A defesa de Daniel Vorcaro, dono do Banco Master, divulgou neste sábado uma nota à imprensa contestando que o banco tenha forjado a emissão de títulos de crédito — principal tese da Polícia Federal (PF) para a prisão preventiva do empresário.
Segundo os advogados, “não há nenhuma fraude” e as investigações se baseiam em um “fato inexistente”, motivo pelo qual as medidas cautelares seriam “injustas e desnecessárias”.
A manifestação ocorre em meio às investigações sobre a venda de R$ 12,2 bilhões em operações de crédito supostamente forjadas pelo Banco Master ao Banco de Brasília (BRB). As suspeitas embasaram o pedido de prisão de Vorcaro, detido na noite de segunda-feira no âmbito da Operação Compliance Zero. Outras cinco pessoas foram detidas. O presidente do BRB, Paulo Henrique Costa, foi afastado do cargo por decisão judicial.
O Master enfrentava uma grave crise de liquidez desde o fim do ano passado, e o Banco Central vinha acompanhando o assunto. Conforme o Valor noticiou na quinta-feira, o Banco Central — que já vinha acompanhando o caso — determinou a limpeza dessas operações do balanço do BRB. Com isso, o Master reverteu ou substituiu créditos ruins das carteiras cedidas ao banco do Distrito Federal por ativos supostamente bons.
Ontem, o BRB divulgou já ter revertido ou substituído mais de R$ 10 bilhões das carteiras adquiridas do Banco Master, ressaltando que o valor remanescente “não constitui exposição direta” ao banco de Vorcaro.
No fim de março deste ano, o BRB anunciou proposta para adquirir a maior parte do capital do Master.
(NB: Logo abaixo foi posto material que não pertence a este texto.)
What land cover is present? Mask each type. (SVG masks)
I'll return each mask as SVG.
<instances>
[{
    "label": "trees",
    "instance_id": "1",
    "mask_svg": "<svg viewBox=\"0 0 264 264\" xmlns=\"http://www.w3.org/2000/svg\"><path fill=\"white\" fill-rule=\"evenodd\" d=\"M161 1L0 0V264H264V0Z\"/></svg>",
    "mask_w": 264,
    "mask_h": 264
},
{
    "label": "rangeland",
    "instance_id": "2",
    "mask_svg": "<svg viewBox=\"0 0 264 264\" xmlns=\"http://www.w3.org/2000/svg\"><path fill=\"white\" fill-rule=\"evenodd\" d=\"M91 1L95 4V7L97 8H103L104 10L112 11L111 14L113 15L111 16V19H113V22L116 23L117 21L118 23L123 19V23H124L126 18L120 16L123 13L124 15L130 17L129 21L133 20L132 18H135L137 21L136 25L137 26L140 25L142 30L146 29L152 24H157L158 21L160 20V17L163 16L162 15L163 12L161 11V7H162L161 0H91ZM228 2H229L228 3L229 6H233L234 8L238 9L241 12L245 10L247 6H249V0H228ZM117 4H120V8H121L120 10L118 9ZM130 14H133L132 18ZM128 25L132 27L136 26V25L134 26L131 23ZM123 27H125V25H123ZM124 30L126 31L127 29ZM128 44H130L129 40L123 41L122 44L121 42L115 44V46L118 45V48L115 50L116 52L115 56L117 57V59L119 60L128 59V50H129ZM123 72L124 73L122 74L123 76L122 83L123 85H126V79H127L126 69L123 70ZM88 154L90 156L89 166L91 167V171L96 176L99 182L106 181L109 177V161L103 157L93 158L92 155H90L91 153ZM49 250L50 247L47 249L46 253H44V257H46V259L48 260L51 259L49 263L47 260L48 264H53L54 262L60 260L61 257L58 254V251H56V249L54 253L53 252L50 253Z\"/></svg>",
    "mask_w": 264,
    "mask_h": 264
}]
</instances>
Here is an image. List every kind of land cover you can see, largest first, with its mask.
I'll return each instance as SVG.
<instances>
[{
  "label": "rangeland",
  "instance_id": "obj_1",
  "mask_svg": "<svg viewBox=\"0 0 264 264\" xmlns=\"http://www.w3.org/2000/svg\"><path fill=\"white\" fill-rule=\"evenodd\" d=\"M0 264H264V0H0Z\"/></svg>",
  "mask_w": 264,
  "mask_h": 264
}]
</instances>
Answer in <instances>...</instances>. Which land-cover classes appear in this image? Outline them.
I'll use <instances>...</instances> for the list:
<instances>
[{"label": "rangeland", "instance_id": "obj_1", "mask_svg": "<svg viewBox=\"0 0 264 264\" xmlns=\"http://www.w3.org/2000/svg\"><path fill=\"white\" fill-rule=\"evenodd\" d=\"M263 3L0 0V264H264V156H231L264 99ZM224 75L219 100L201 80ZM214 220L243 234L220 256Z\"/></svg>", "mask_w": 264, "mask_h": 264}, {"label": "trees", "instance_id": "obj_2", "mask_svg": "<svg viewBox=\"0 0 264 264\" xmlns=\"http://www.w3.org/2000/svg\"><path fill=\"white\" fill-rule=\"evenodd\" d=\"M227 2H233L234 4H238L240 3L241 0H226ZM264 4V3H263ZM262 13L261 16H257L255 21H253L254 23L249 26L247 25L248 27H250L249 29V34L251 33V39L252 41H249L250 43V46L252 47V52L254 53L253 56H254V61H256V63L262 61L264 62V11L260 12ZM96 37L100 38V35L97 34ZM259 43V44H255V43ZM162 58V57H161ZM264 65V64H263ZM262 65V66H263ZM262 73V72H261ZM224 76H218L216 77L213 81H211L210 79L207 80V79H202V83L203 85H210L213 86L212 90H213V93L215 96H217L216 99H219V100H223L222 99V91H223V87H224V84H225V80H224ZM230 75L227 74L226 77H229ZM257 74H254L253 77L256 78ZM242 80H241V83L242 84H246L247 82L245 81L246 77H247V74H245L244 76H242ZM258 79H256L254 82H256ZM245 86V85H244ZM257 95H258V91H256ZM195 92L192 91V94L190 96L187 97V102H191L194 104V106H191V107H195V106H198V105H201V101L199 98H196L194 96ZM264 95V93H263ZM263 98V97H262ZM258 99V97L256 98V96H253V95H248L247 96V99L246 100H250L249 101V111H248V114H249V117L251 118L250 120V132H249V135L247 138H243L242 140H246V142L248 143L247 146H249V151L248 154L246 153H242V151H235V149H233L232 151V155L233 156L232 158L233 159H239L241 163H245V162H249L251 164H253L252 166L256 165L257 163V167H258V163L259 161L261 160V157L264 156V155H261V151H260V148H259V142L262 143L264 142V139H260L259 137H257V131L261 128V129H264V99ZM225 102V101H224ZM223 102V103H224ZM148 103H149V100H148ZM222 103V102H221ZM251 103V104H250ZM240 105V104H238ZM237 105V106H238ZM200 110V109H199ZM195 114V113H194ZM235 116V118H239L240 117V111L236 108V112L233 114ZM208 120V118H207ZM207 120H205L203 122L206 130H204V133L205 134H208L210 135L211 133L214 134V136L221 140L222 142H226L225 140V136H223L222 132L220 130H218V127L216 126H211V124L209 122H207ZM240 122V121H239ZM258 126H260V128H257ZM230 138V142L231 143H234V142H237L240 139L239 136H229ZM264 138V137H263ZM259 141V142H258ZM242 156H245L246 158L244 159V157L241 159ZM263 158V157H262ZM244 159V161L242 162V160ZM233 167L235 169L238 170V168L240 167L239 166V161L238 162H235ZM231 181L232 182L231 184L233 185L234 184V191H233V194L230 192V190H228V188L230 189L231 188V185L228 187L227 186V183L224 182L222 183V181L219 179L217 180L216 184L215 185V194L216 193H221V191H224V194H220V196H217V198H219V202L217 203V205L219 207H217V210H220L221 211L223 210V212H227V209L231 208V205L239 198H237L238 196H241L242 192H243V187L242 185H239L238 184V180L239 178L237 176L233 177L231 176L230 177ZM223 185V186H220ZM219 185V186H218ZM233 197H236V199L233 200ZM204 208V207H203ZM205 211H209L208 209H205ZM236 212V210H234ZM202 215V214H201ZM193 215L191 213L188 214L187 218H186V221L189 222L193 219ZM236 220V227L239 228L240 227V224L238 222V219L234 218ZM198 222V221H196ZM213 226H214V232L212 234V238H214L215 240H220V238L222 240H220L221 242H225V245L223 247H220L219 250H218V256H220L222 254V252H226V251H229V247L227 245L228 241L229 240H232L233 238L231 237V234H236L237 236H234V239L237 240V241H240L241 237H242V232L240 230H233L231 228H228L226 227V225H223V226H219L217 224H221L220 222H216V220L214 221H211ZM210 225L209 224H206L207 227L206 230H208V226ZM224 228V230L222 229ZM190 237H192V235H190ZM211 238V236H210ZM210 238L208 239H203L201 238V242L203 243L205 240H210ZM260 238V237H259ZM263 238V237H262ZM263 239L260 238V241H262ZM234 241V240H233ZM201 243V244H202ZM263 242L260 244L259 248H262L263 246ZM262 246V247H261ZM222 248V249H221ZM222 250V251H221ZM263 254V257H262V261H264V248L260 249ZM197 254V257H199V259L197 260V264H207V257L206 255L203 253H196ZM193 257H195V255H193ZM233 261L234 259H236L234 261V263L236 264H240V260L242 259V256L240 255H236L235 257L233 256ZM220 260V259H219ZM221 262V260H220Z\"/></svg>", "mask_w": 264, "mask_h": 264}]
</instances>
A operação foi rejeitada em setembro pelo BC, quando as investigações policiais já estavam sendo conduzidas.
A defesa de Vorcaro sustenta que as carteiras de crédito sob investigação foram “previamente adquiridas pelo Banco Master junto a terceiros que atuavam na originação de créditos, prática comum de mercado”, e que o banco “não captou diretamente os empréstimos consignados” que compunham esses ativos.
Segundo a nota, como as cédulas de crédito bancário (CCBs) já estavam geradas, o Master podia montar a carteira e cedê-la ao BRB, “até porque havia uma série de garantias contratuais que protegiam ambas as partes”. Todas as carteiras, afirma, foram registradas na B3.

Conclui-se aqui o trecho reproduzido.